Later in Bible times the people of Israel struggled and kept turning back to Baal and Asherah – fertility gods which had a lot to do with nature, and harvest and the cycles of seasons.

You would think that with the coming of Christ and the advance of the gospel that such a phenomena is long gone, but not completely.  In some parts of the world it has never been eradicated.  And surprisingly in the modern west where people have discarded biblical values, there is a return to the worship of creation.  This is clearly seen in two ways.

First people in general worship the environment by placing huge importance on it and focussing their energy on caring for the planet.  This was always something the Lord wanted people to do, among his first instructions to Adam and Eve in Eden.  However the care for the planet was something done in obedience to Christ, but society today has taken on planet care to an extreme where it has become almost worshipful.  For some people, it provides such meaning it has become the entire purpose of their lives.
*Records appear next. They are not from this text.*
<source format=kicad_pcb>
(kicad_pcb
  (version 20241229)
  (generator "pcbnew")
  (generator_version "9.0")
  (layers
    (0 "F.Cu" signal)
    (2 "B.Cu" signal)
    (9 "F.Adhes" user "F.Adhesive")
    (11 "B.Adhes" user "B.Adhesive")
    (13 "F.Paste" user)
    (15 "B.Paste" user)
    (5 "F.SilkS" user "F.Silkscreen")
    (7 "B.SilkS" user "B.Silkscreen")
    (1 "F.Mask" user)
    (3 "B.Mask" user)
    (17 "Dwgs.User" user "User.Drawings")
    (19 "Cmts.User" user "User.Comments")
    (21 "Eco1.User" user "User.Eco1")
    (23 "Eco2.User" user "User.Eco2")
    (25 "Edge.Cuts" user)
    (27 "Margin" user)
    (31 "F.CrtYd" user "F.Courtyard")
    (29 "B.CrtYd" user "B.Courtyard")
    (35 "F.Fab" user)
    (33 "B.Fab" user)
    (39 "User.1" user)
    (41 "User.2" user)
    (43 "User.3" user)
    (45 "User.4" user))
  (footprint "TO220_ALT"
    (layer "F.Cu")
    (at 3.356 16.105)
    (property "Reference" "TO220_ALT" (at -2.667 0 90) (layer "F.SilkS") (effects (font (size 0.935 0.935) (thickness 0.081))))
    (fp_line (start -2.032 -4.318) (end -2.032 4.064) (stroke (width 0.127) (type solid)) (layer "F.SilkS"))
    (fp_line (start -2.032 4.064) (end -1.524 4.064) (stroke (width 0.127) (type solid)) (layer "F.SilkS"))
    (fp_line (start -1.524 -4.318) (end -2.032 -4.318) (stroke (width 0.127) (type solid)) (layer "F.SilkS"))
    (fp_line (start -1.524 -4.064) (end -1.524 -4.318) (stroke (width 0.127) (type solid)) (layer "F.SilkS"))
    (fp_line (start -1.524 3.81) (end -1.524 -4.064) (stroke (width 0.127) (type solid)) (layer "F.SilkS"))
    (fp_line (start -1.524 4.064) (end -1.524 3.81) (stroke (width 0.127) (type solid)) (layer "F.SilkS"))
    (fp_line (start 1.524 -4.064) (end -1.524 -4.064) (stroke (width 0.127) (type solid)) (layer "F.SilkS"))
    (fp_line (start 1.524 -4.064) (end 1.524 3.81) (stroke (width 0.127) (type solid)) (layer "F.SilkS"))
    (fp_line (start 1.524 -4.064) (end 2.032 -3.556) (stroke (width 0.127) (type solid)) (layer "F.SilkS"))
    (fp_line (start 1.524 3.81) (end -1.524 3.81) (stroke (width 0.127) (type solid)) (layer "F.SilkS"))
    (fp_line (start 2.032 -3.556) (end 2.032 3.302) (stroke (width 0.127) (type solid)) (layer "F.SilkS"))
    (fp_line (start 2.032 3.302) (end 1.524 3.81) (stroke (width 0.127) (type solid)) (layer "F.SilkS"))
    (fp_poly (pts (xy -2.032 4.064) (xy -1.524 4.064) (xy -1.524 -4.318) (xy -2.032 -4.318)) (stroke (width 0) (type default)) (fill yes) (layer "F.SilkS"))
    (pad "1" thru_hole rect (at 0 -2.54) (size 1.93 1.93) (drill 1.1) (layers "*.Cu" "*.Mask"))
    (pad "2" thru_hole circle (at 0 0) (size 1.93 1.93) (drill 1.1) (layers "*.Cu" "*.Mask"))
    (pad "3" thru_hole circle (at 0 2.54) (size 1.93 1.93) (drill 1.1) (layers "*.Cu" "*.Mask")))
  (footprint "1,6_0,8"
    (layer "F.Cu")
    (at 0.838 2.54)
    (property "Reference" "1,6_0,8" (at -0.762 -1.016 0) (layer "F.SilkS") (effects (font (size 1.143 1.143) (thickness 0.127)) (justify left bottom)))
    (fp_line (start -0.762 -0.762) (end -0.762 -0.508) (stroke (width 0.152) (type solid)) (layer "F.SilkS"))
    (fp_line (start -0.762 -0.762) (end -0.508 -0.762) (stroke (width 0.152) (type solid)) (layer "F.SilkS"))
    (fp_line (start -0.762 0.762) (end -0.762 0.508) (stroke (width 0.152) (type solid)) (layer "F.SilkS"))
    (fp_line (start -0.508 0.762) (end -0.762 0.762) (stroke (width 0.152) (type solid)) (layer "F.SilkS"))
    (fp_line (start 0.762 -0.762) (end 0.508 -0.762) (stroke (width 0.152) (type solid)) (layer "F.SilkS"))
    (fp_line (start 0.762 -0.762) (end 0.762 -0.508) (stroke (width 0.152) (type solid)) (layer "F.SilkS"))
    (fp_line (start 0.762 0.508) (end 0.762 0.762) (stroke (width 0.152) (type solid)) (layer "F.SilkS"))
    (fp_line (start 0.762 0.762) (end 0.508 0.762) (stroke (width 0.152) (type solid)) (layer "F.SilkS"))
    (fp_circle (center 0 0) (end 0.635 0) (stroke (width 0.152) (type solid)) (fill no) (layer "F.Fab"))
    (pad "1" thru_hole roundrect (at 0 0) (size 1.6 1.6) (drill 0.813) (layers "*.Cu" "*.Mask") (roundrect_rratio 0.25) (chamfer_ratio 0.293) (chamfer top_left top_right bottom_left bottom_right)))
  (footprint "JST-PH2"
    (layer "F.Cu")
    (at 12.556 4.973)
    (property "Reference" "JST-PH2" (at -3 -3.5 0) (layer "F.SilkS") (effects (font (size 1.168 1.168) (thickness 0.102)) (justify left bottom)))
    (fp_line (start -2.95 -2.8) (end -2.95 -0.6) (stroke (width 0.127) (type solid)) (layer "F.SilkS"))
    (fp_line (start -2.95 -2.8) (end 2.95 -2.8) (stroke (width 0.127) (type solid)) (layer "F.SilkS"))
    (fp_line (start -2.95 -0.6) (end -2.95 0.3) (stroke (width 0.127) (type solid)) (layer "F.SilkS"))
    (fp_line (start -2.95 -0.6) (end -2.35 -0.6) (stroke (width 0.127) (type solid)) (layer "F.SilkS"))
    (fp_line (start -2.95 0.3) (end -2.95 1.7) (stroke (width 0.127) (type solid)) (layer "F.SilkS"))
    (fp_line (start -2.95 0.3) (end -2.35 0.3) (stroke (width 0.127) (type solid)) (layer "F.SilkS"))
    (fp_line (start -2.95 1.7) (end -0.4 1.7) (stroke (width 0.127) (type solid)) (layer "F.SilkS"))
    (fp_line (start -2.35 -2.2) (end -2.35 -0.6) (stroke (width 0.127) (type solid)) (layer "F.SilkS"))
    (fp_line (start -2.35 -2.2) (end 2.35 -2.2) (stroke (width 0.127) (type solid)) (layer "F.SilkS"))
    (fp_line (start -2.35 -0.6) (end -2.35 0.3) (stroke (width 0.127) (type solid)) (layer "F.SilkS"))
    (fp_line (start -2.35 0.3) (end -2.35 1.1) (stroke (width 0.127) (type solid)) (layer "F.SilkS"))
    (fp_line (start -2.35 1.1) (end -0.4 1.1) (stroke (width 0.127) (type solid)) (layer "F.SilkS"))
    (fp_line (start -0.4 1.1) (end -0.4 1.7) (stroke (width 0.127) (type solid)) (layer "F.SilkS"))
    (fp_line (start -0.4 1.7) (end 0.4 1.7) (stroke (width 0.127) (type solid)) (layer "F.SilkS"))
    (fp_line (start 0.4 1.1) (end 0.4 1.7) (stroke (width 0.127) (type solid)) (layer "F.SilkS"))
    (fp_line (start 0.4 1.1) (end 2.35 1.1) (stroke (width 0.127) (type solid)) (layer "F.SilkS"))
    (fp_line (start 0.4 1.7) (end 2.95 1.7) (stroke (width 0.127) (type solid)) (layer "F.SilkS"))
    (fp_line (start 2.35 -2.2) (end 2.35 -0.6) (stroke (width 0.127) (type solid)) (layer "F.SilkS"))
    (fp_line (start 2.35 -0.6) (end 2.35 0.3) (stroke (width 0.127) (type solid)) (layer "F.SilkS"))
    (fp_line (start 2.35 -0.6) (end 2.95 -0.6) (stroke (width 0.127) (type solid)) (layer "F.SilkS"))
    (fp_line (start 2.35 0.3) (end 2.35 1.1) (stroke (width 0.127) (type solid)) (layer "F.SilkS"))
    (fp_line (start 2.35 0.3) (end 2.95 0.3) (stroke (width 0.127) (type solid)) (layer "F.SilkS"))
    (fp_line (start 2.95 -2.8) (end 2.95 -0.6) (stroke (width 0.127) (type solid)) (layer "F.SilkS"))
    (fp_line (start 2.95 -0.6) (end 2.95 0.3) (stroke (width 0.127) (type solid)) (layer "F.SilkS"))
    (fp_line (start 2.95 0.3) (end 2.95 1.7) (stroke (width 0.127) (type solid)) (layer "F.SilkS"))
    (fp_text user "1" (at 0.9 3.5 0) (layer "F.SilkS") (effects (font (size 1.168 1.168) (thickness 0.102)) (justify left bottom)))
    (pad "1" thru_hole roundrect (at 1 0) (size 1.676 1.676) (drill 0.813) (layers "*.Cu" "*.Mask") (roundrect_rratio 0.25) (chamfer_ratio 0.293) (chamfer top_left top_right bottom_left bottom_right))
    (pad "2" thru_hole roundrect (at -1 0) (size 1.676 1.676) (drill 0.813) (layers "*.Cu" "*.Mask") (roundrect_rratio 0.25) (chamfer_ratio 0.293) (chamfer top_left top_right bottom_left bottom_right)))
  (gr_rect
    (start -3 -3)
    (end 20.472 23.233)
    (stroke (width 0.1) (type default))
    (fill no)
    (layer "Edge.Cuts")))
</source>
But there is another way in which nature worship is growing, and it appears in this sense that people pray and talk to “the universe” as though it is conscious.  On a recent episode of  Alone, a survival show, a woman who caught a fish thanked “the universe” for giving her the fish.  It has become more and more common to see the universe as being somehow influential in the affairs of the lives of people.  It’s a form of worship.

There is nobody and no thing bigger than Christ.  He alone is worthy of worship.

If around you there are people who are turning to creation worship, it is because they have either forgotten, or cannot see the creator.  It is time to pray for them, and for society with renewed passion that will bring the creator back into focus.  The time is now to go to  our knees.  It is time for the good old-fashioned gospel to once again do its work of power in changing lives.